The spectral absorption of objects provides innate information about material properties that have proven useful in applications such as classification, synthetic relighting, and medical imaging, to name a few. In recent years, the photoacoustic imaging technique (PAI) has received attention. PAI utilizes the photoacoustic effect for shape recovery that materials emit acoustic signals under light irradiation. What makes PAI different from ordinary 3D sensing is PAI can provide 3D geometric structure associated with wavelength-dependent absorption information of the interior of a target in a non-invasive manner.

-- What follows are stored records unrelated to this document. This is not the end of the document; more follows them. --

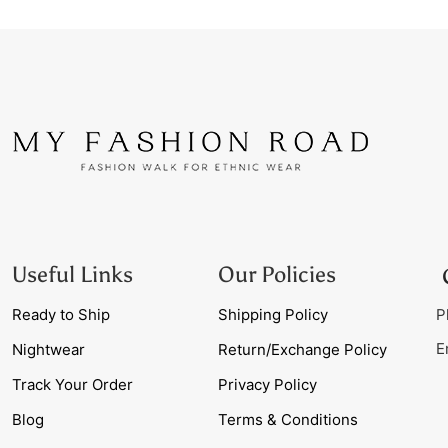
Useful Links
Our Policies
Ready to Ship
Shipping Policy
P
E
Nightwear
Return/Exchange Policy
Track Your Order
Privacy Policy
Blog
Terms & Conditions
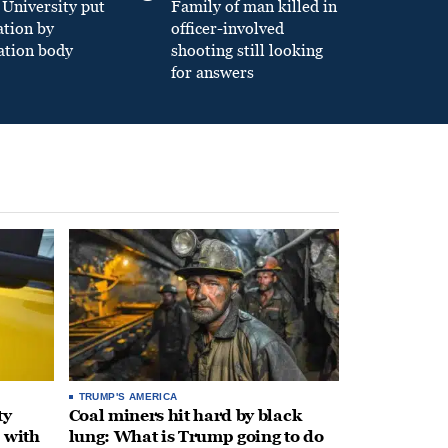
University put
Family of man killed in
ation by
officer-involved
ation body
shooting still looking
for answers
TRUMP'S AMERICA
ty
Coal miners hit hard by black
 with
lung: What is Trump going to do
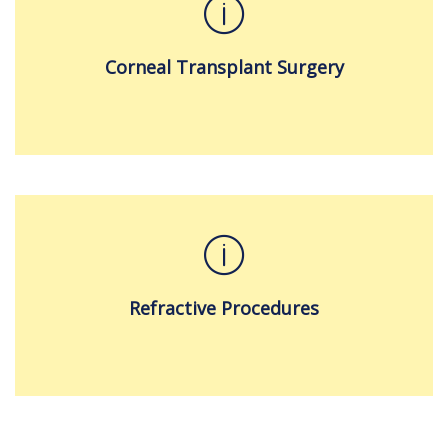
Corneal Transplant Surgery
Refractive Procedures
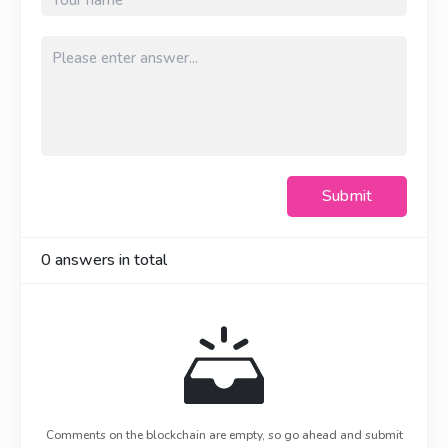
Submit
0
answers in total
Comments on the blockchain are empty, so go ahead and submit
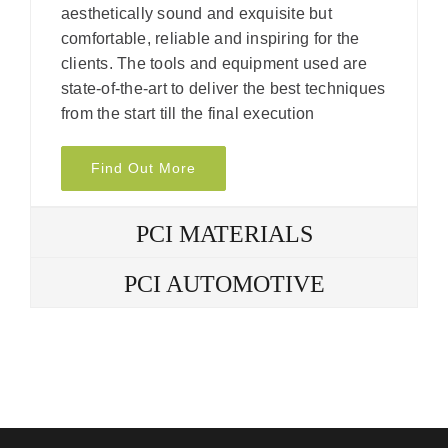
aesthetically sound and exquisite but
comfortable, reliable and inspiring for the
clients. The tools and equipment used are
state-of-the-art to deliver the best techniques
from the start till the final execution
Find Out More
PCI MATERIALS
PCI AUTOMOTIVE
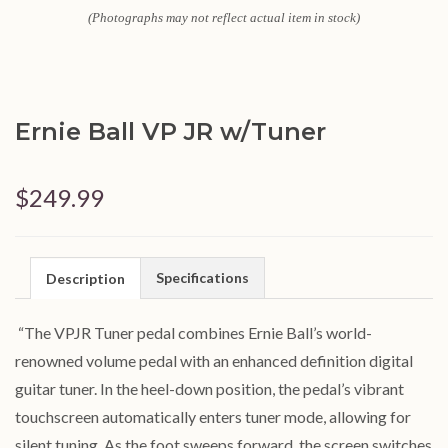
(Photographs may not reflect actual item in stock)
Ernie Ball VP JR w/Tuner
$249.99
Specifications
Description
“The VPJR Tuner pedal combines Ernie Ball’s world-
renowned volume pedal with an enhanced definition digital
guitar tuner. In the heel-down position, the pedal’s vibrant
touchscreen automatically enters tuner mode, allowing for
silent tuning. As the foot sweeps forward, the screen switches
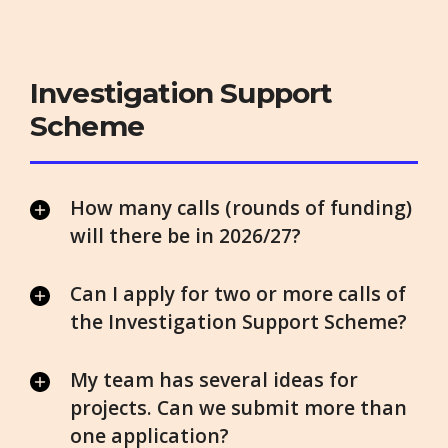
Investigation Support
Scheme
How many calls (rounds of funding)
will there be in 2026/27?
Can I apply for two or more calls of
the Investigation Support Scheme?
My team has several ideas for
projects. Can we submit more than
one application?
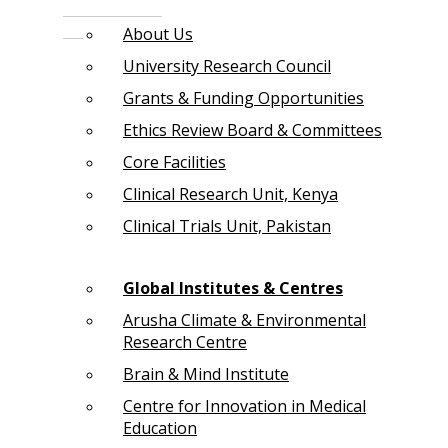
About Us
University Research Council
Grants & Funding Opportunities
Ethics Review Board & Committees
Core Facilities
Clinical Research Unit, Kenya
Clinical Trials Unit, Pakistan
Global Institutes & Centres
Arusha Climate & Environmental
Research Centre
Brain & Mind Institute
Centre for Innovation in Medical
Education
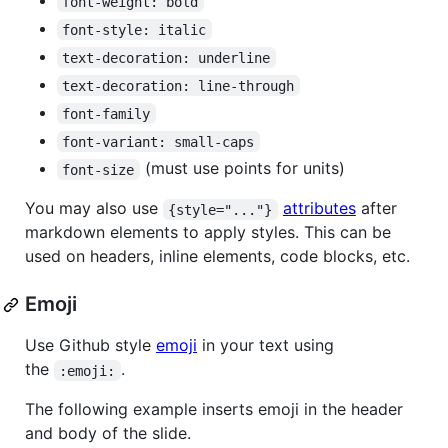
font-weight: bold
font-style: italic
text-decoration: underline
text-decoration: line-through
font-family
font-variant: small-caps
(must use points for units)
font-size
You may also use
attributes
after
{style="..."}
markdown elements to apply styles. This can be
used on headers, inline elements, code blocks, etc.
Emoji
Use Github style
emoji
in your text using
the
.
:emoji:
The following example inserts emoji in the header
and body of the slide.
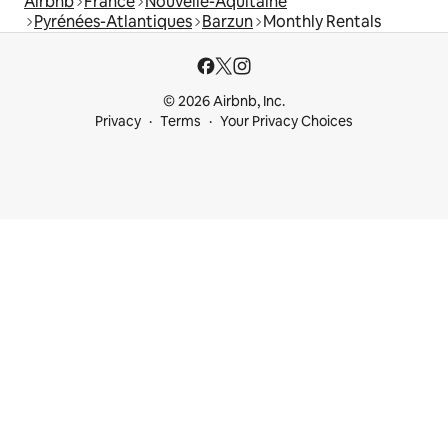
Airbnb
France
Nouvelle-Aquitaine
Pyrénées-Atlantiques
Barzun
Monthly Rentals
© 2026 Airbnb, Inc.
Privacy
Terms
Your Privacy Choices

In this talk, I will introduce various shape recovery methods focusing on the properties of light such as absorption and refraction: 3D modeling by PAI, shape from water, shape from chromatic aberration, and shape from fluorescence.


Imari Sato received the BS degree in policy management from Keio University in 1994. After studying at Robotics Institute of Carnegie Mellon University as a visiting scholar, she received the MS and Ph.D. degrees in interdisciplinary Information Studies from the University of Tokyo in 2002 and 2005, respectively. In 2005, she joined the National Institute of Informatics, where she is currently a professor. Concurrently, she serves as a visiting professor at Tokyo Institute of Technology and a professor at the University of Tokyo. Her primary research interests are in the fields of computer vision (physics-based vision, spectral analysis, image-based modeling). She has received various research awards, including The Young Scientists’ Prize from The Commendation for Science and Technology by the Minister of Education, Culture, Sports, Science and Technology (2009), and Microsoft Research Japan New Faculty award (2011).